Tours and travails
The upshot is that India still remains only a marginal global player, accounting for only 0.56 per cent of world tourism.india Updated: Mar 13, 2008 21:05 IST
Despite a high-voltage official ‘Incredible India’ campaign to sell the country as an attractive destination, the tourist footfalls are rather modest. For a continent-sized country that has been aggressively marketed for its diversity — ‘where spiritualism breathes in and out’; ‘where forts and palaces still echo the bugle of victory’ — there were only five million tourist arrivals in 2007. This record appears dismal when the comparisons are made with the city-state of Singapore that drew in 10.3 million tourists. Viewed in perspective, a billion-strong nation attracted only five million, while a five million-strong nation got double that number. The upshot is that India still remains only a marginal global player, accounting for only 0.56 per cent of world tourism.

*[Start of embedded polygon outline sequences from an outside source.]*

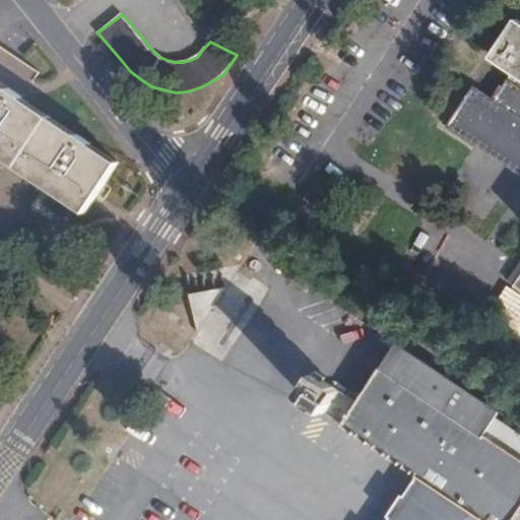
[(519,176),(519,22),(516,20),(492,58),(513,72),(494,101),(473,87),(447,127),(519,176)]
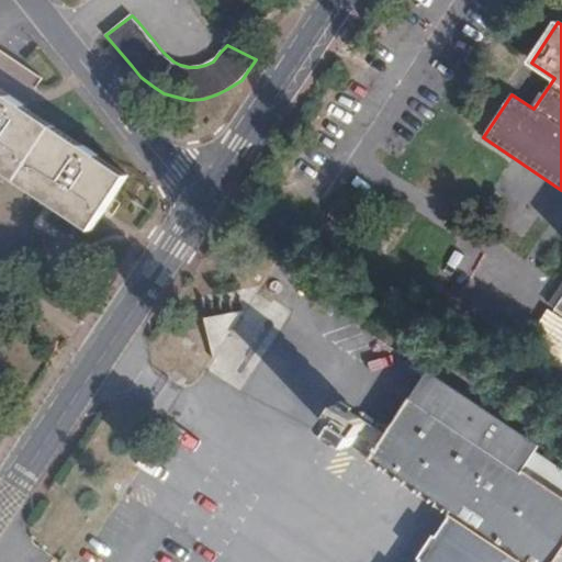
[(0,167),(31,189),(92,229),(130,176),(101,157),(97,153),(87,145),(85,146),(64,132),(30,110),(29,108),(11,97),(7,96),(0,90),(0,167)]
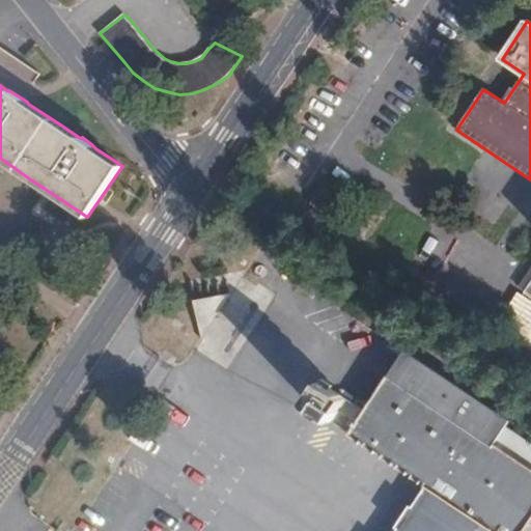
[(8,236),(2,247),(6,250),(12,240),(8,236)]
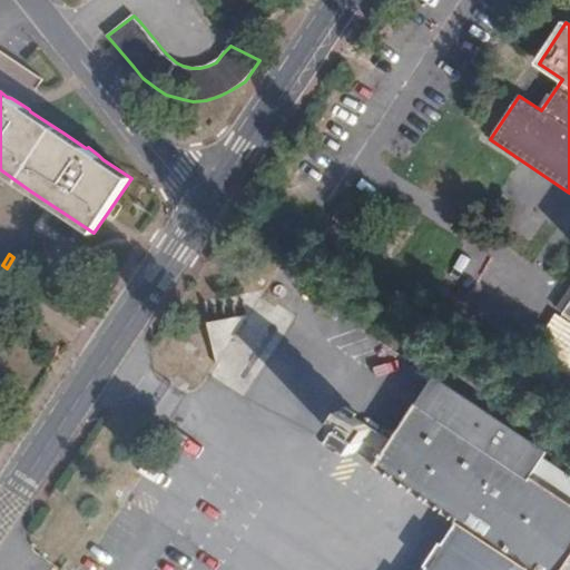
[(209,323),(216,362),(248,315),(209,323)]
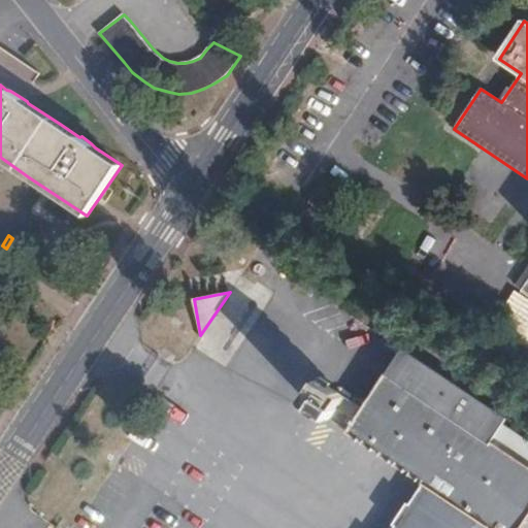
[(519,527),(527,516),(527,442),(527,440),(527,434),(522,430),(518,436),(501,425),(505,419),(404,351),(364,409),(320,380),(308,396),(317,401),(312,408),(432,488),(404,527),(519,527)]
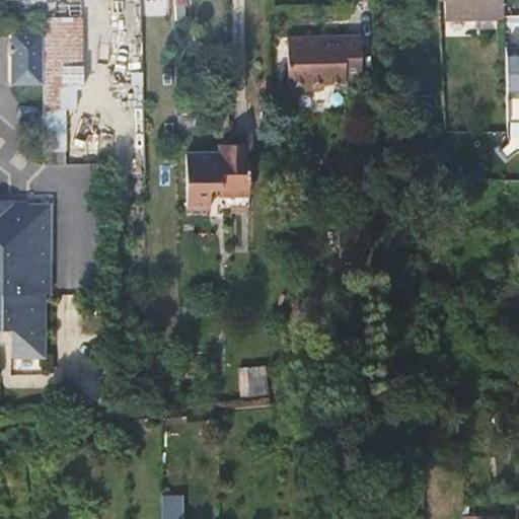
[(44,83),(43,31),(13,32),(14,84),(44,83)]
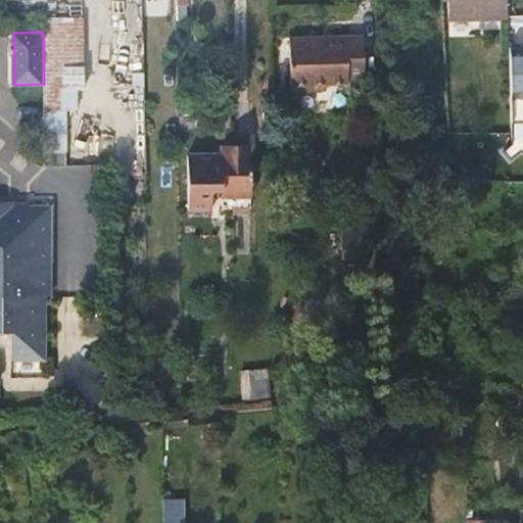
[(313,37),(289,37),(291,90),(312,89),(312,84),(348,83),(348,79),(365,77),(363,37),(345,36),(346,43),(313,43),(313,37)]
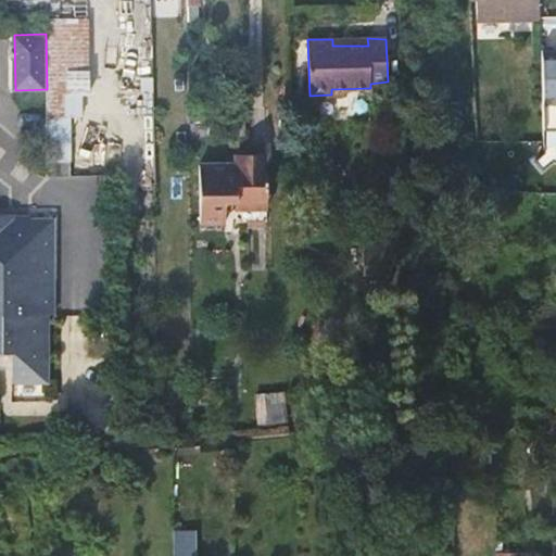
[(555,54),(545,54),(543,162),(555,162),(555,54)]
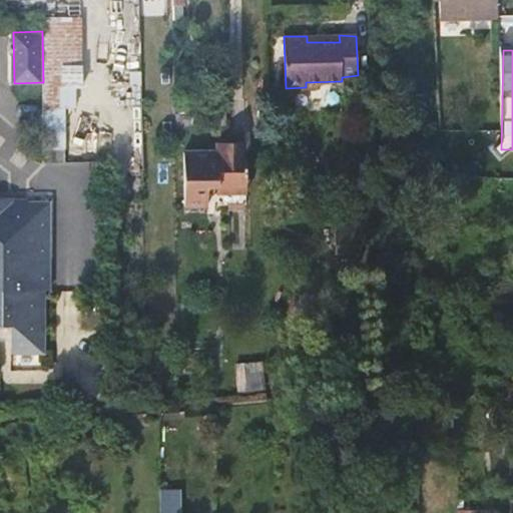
[(147,87),(147,71),(129,71),(129,88),(147,87)]
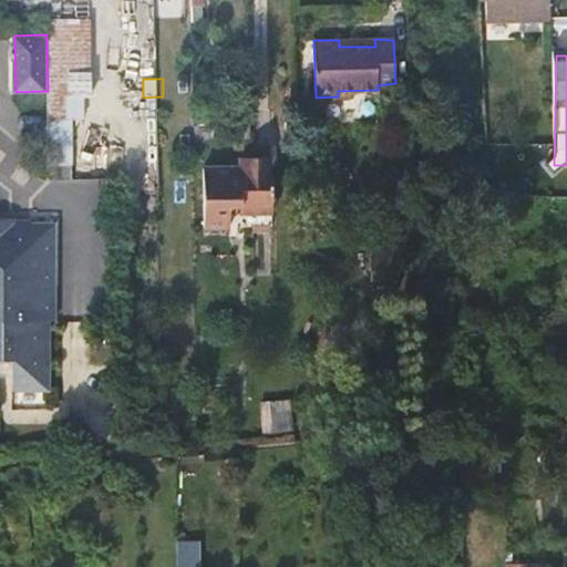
[(250,155),(250,144),(228,144),(228,156),(250,155)]
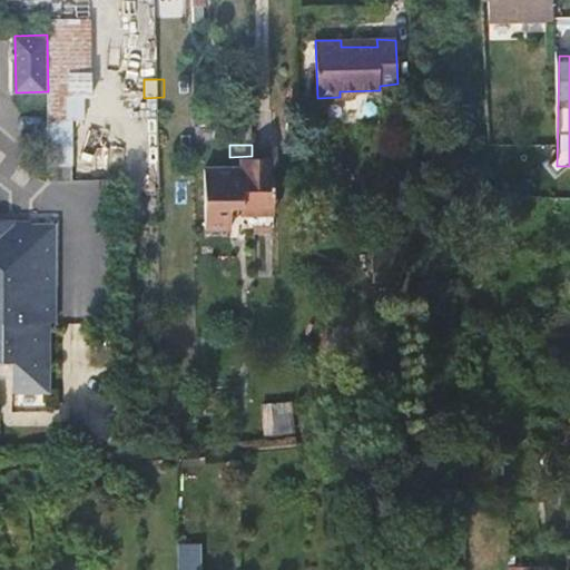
[(272,145),(252,145),(252,156),(272,156),(272,145)]
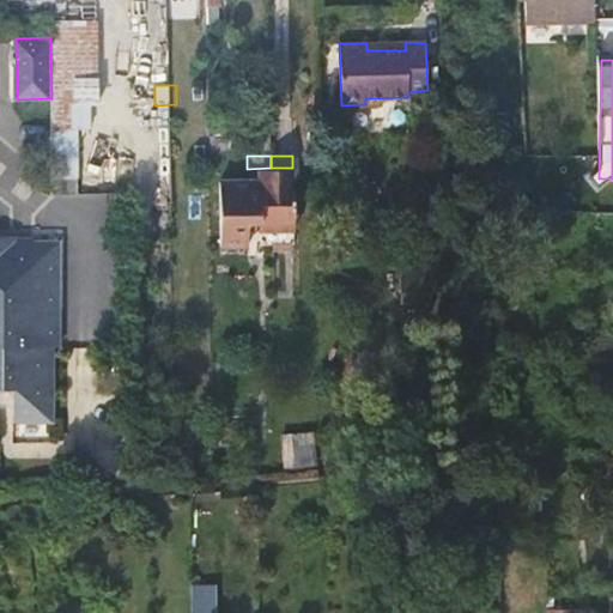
[(271,168),(247,169),(220,170),(223,234),(248,232),(248,222),(247,208),(272,207),(272,177),(271,168)]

What accounts for this dismal record? To be sure, recent widely publicised incidents like the mysterious death of the British teenager in Goa certainly do take the sheen off campaigns like ‘Incredible India’. But the fact is that these travails don’t as yet represent an alarming trend to affect the annual level of tourist inflows. Similarly, it is tempting to infer that visitors are shying away due to the poor law and order situation in several states of the country. But are they flocking to states where there is law and order? Not quite. The absolute numbers are abysmally low, whichever way one looks at it.
No explanation will be complete without taking into account the serious infrastructure deficiencies that prevent tourist inflows from taking off. For starters, consider the number of hotel rooms that remain way below what is required. A couple of years ago, 1.5 lakh hotel rooms were put out as the number required to be built. Such numbers are seriously outdated as domestic tourism is also booming of late. The requirement is not only for five-star hotels but budget accommodation as well. Then take the pathetic state of our airports, delayed flight schedules and inadequate road connectivity. If these are far from adequate, how can more and more visitors then be expected to check out our golden beaches, misty mountains and desert sands?